1つ目は「スタート期限」で始める日を決める。文字通り、締め切りとは別に取りかかる日を自分で設定する方法。締め切りまでに少し余裕があると、ついまだ時間があるからと先延ばしにしていた自分にとって、このコツは画期的だった。これまでは先延ばしにしつつも、頭の片隅にはやらなければいけないタスクが頭にチラついていた。けれど始める日を決めることで、きれいさっぱりと無くなったではないか。いざその日がきたら先延ばしのしようもないので、とにかくやるしかない! と腹を括ることができた。ただそもそも取りかかる日の設定を誤ると最終的に時間に追われることになるので要注意。
2つ目はとにかく身体を動かして「作業興奮」を引き起こす方法。例えばPCを開いてあいうえおと文字を打ち込む。机の上を1分間片づけてみる。そうやって身体を動かすことで脳内が刺激され、作業興奮と呼ばれる現象が引き起こされるという。この作業興奮がやる気を生み、集中力を高めてくれるのだ。ただそもそも身体を動かすのすら億劫な時もある。そんな時は「5秒ルール」も活用すると良いという。5秒ルールとは、すぐに行動に移したい時に「5、4、3、2、1、Go!」と口に出して動くだけというシンプルなもの。実は人間の脳はやらなければいけないことがあっても5秒以上考えるとやらなくてもいい理由を考え出すそうだ。この脳の性質を逆手にとり、口にしたらすぐ行動に移すクセづけをする。初めは半信半疑だったものの、楽しくゲーム感覚で取り組めるようになったのはこのコツのおかげだと感じている。
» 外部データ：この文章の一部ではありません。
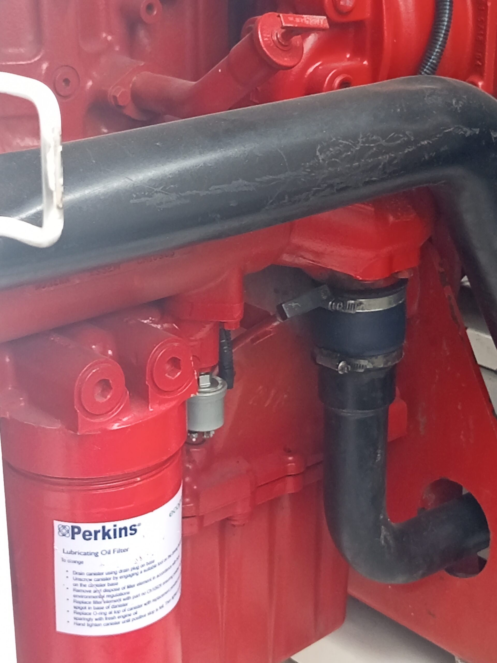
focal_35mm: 69
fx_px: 1321
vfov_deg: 28.2
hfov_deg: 21.3
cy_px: 332
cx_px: 248
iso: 227
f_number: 1.7
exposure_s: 1/100
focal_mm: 5.24
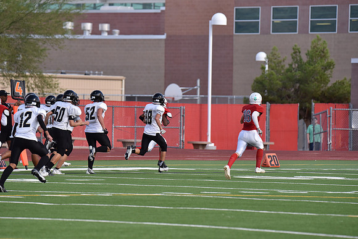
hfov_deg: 6.4
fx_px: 3183
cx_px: 179
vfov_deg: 4.3
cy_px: 120
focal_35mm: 320
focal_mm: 320
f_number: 5.6
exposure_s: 1/3200
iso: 1000
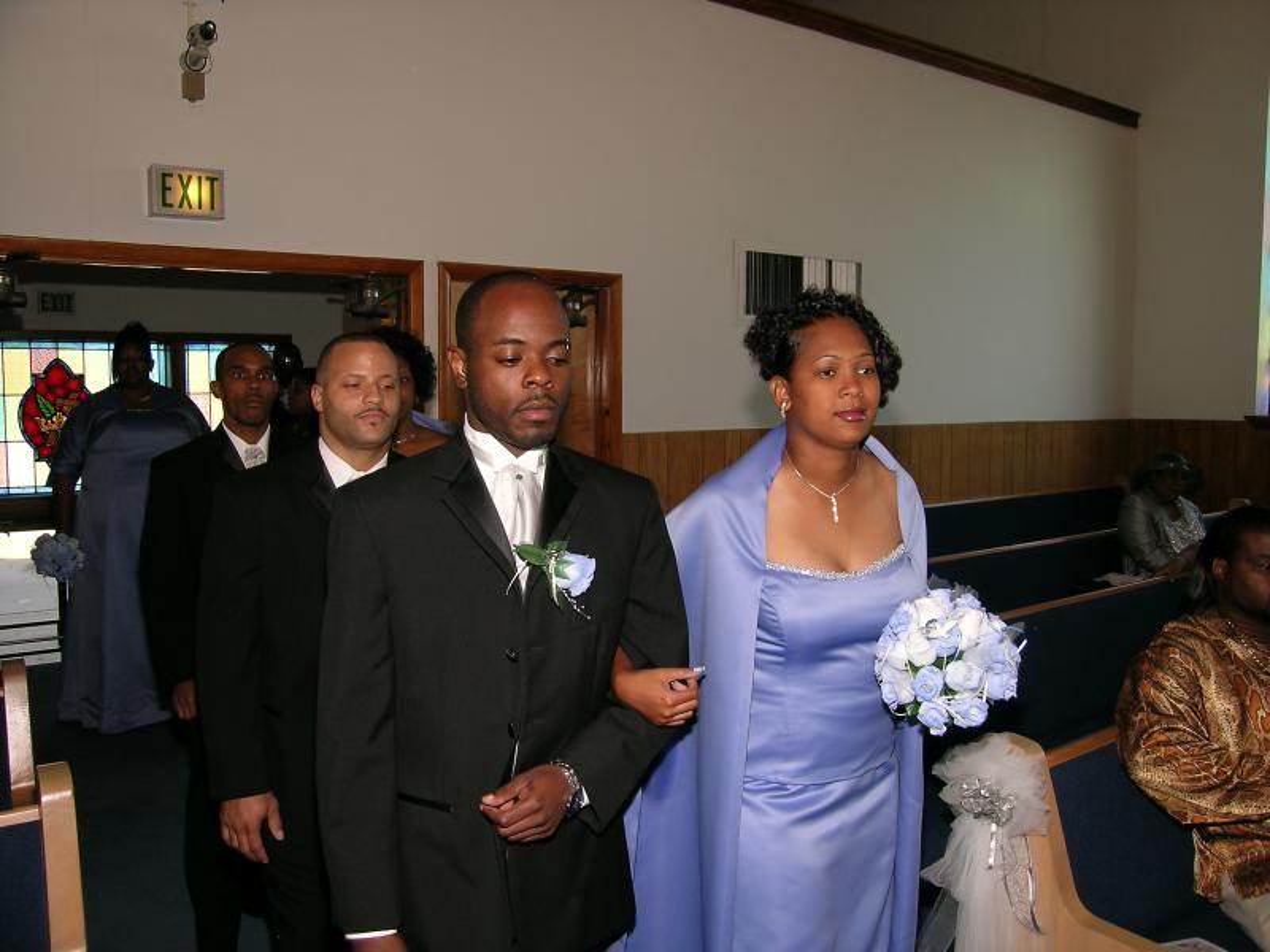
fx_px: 1027
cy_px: 476
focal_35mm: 28
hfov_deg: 63.4
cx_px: 635
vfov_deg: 49.7
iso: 50
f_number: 4
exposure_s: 1/60.1
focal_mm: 5.8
3つ目は「プランB」を用意する。予定通りに進まなかった時を想定して、代替案を用意しておく方法。プレッシャーのかかる仕事を抱えている時など、取りかかるのが精神的にしんどい時に効果的。これまで「至急対応して!」と言われた仕事は対応こそできてはいたものの、緊張で手汗をかくこともしばしば。頭の中は失敗したらどうしようと不安でいっぱいだった。そこでプランBとして、仮に対応がスムーズに進まなかった時のプランを事前に考え、対処法も合わせて用意。すると、同じ至急の依頼でも心持ちがまるで違った。プランBを考えたことで、失敗したらどうしようという不安も薄れ、気負うことなく対応することができるようになった。
実際、このレビューも1つ目で取り上げたスタート期限を決めて書き始めた。期限前には旅行に行ったものの、焦ったり不安になったりすることなく、旅行を思う存分楽しむことができた。そして書き始める際には、2つ目で取り上げた作業興奮を引き起こすことを意識し、ひとまずタイピングをするところから始めてみた。今日はPCを開けないかもと思う時もあったけれど、そんな時には5秒ルールを活用。こうして本で学んだコツを使いつつ、ここまで止まることなく書き進めることができている。締め切りは迫っているはずなのに、楽しい。そう思える日が来るなんて、この本を読むまでは思いもしなかった。とはいえこれからも先延ばしにしたくなる時もあるだろうし、面倒くさい気持ちに押しつぶされそうになることもあると思う。そんな時は自分にムチを打つのでも、がっかりするのでもなく、43個あるコツを活用し、前に進んでいけたらいいなと思っている。